Vom Kratersee Kerið fahren wir in Richtung Südküste. Unterwegs queren wir noch einmal die Ringstraße auf der vor allem in Richtung Osten starker Verkehr herrscht. Anschließend folgen wir dem Unterlauf des Flusses Ölfusá bis zu seiner Mündung in den Atlantik – eigentlich fahren wir einfach so drauflos. Mehr oder weniger zufällig finden wir den Strand Hafnarskeið an der Landzunge Óseyrartangi. Anschließend wenden wir uns nach Westen, fahren die Küste der vom Vulkanismus geprägte Halbinsel Reykjanes entlang.


Titelbild: Die Statue „Landsýn“ -Land in Sicht der isländischen Bildhauerin Gunnfríður Jónsdóttir bei der Strandkirche auf Reykjanes.


#Strand Hafnarskeid
Die Brandung des Nordatlantiks vor der Mündung der Ölfusá.

Hafnarskeið – Einsamer, schwarzer Sandstrand

Der schwarze Strand Hafnarskeið zieht sich von der kleinen Hafenstadt Þorlákshöfn im Westen bis zur Mündung der Ölfusá, im Osten. Wesentliche Teile des Strandes liegen auf der sandigen Nehrung Óseyrartangi, welche die  Flussmündung fast völlig vom Ozean abschneidet. Der Sandstrand besteht aus vulkanischen Sedimenten, zermahlener Lava und Asche – angeschwemmt von den Fluten der Ölfusá, dem wasserreichsten Fluss Islands.

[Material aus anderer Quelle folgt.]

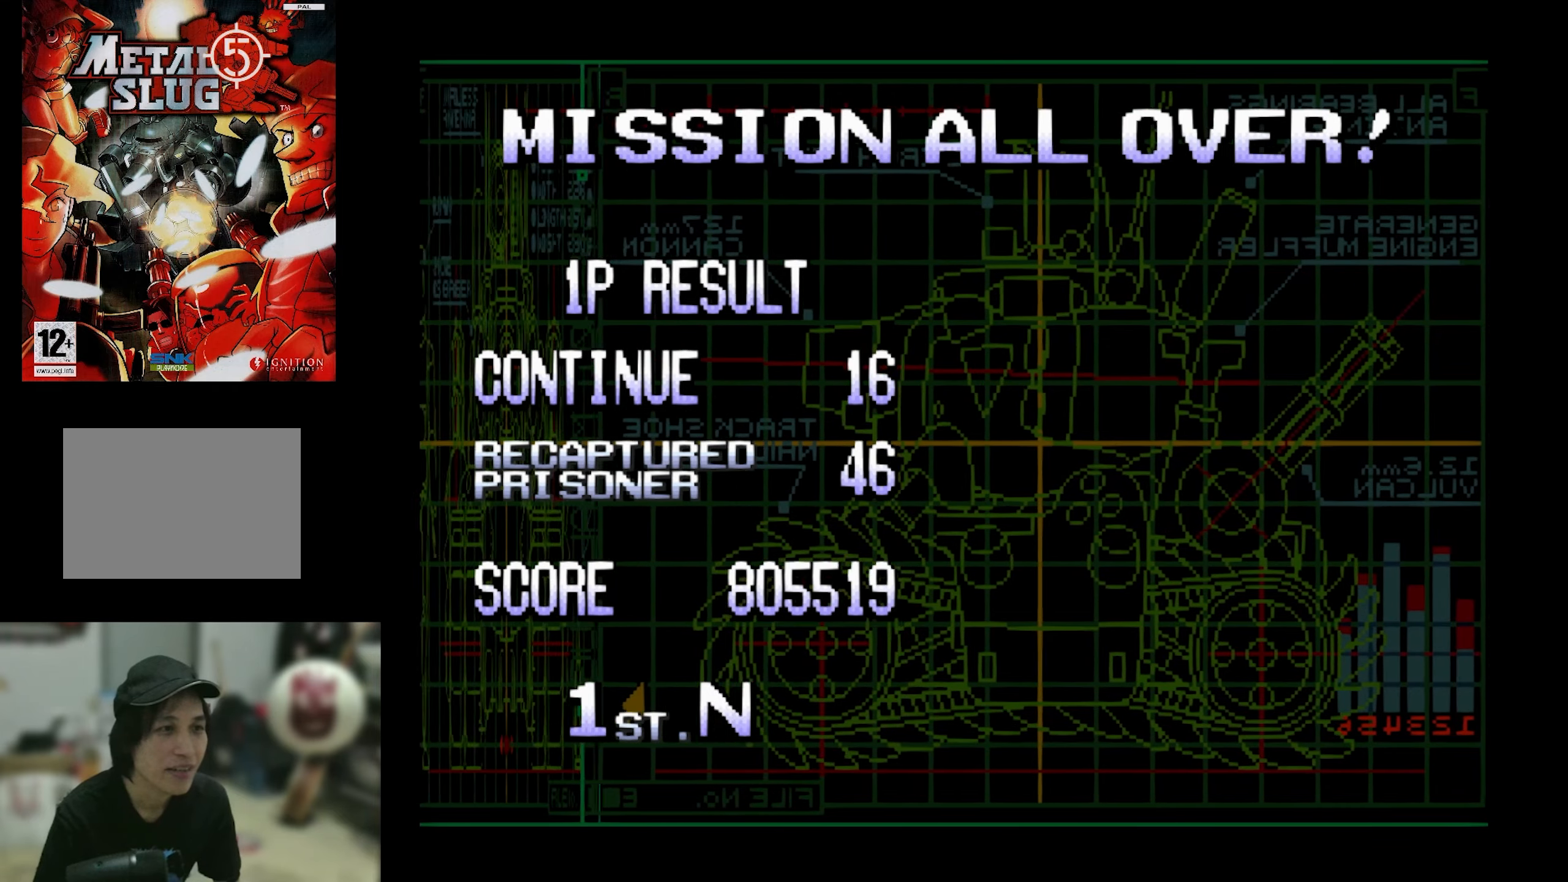
{"buttons": [], "events": [[33, "DPAD_RIGHT", "up"]]}
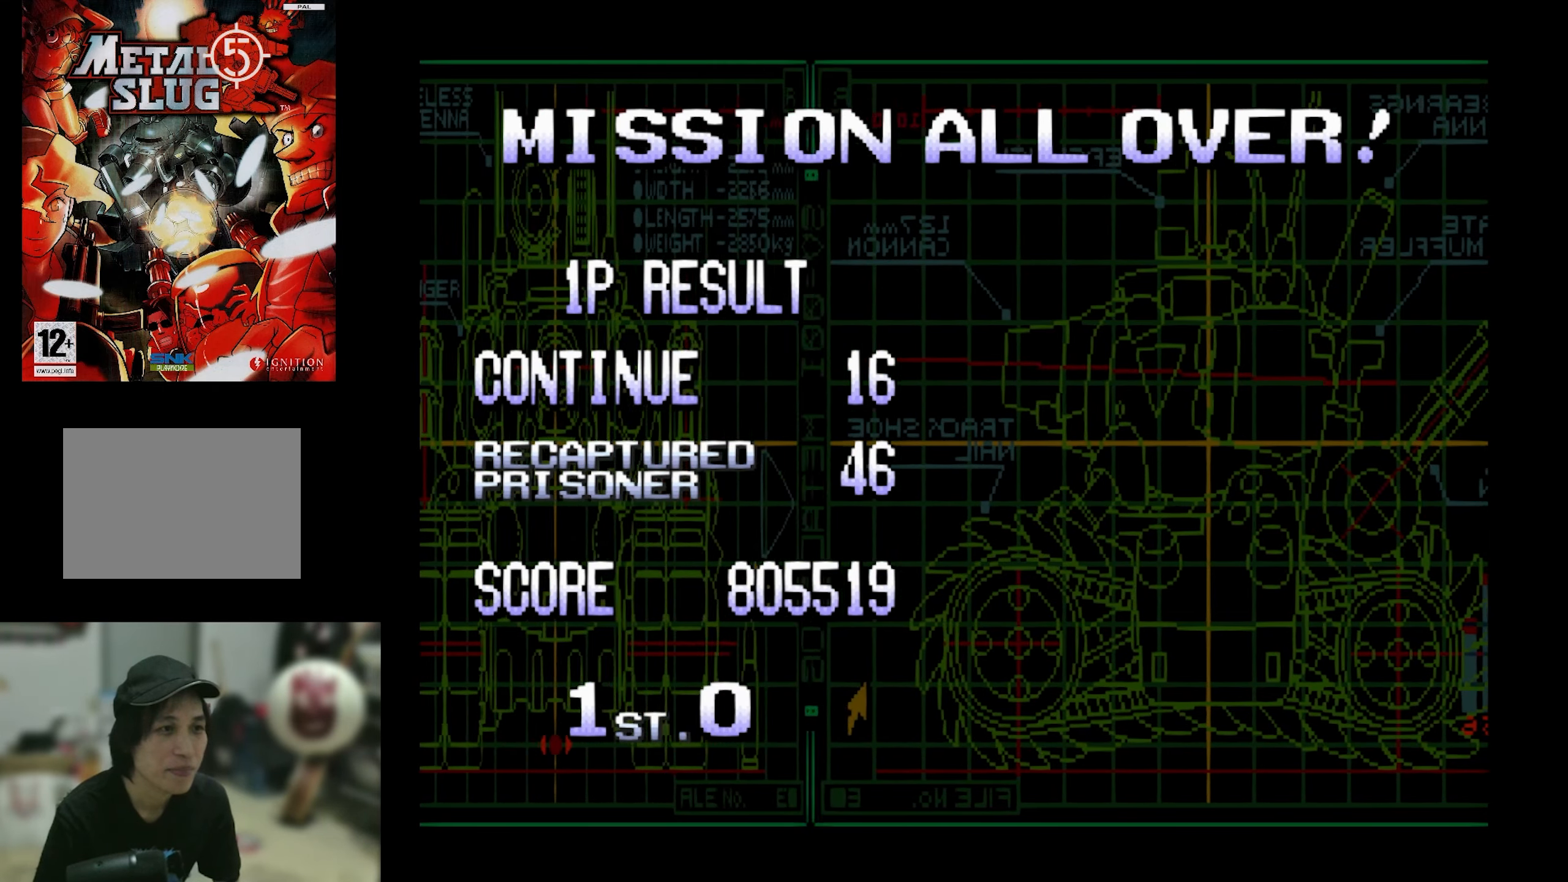
{"buttons": [], "events": [[17, "DPAD_RIGHT", "down"], [50, "DPAD_RIGHT", "up"]]}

Der Sand ist zwar nicht ganz so schwarz wie seine Vetter, etwas weiter im Osten, bei Landeyahöfn und Diamond Beach, dafür finden sich hier schöne Dünen – und die Sonne scheint.  Vor allem aber sind wir ganz allein an diesem wunderschönen Küstenabschnitt. Dieser  ist bekannt für ihre hohen Wellen, Brecher die bis zu 25 Meter höhe erreichen können. Heute ist das Meer aber vergleichsweise ruhig. Wir genießen die Sonne, die Weite und die nur vom rauschen des Meeres durchbrochene Stille.

Gemeinde Selvogur

Wir weiter in Richtung Westen. Zunächst durch das riesige Lavafeld Herdísarvíkurhraun (die Halbinsel Reykjanes ist voll von Lavafeldern…), anschließend biegen wir einfach mal links ab. Am Ende der Straße erreichen wir eine kleine, lose Siedlung, die Gemeinde Selvogur. Ein grüne Oase an der Küste, inmitten lebensfeindlicher Lavafelder. Nach der Zeit der Landname war die Gegend eine dichtbesiedelte Bauernschaft. Die Übernutzung des Bodens führte jedoch zu einem Kollaps, die Bevölkerung brach zusammen. Heute gibt es hier nur noch wenige verstreute Bauernhöfe.

Wunderkirche Strandarkirkja

Die Geschichte der Strandkirche von Selvogur reicht zurück bis in das Mittelalter. Das heutige Gebäude datiert jedoch aus dem 19. Jahrhundert. Die Kirche gilt als Leuchtfeuer für alle die auf See unterwegs waren und sind. Die Einheimischen bezeichnen sie auch als Wunderkirche, da sie über göttliche Kräfte verfügen soll. Seit den 1950er Jahren steht neben der Kirche die Statue Landsýn“ -Land in Sicht der isländischen Bildhauerin Gunnfríður Jónsdóttir. Die Statue blickt auf die See hinaus, zu allen die dort unterwegs sind.

#Elfenhäuser Selvogur
Gleich neben der Kirche zeigt sich die tiefverwurzelte isländische Mythologie in Form von Elfenhäusern – mehr als die Hälfte der Isländer glaubt an ihre Existent. Wer weiß, vielleicht gibt es sie tatsächlich.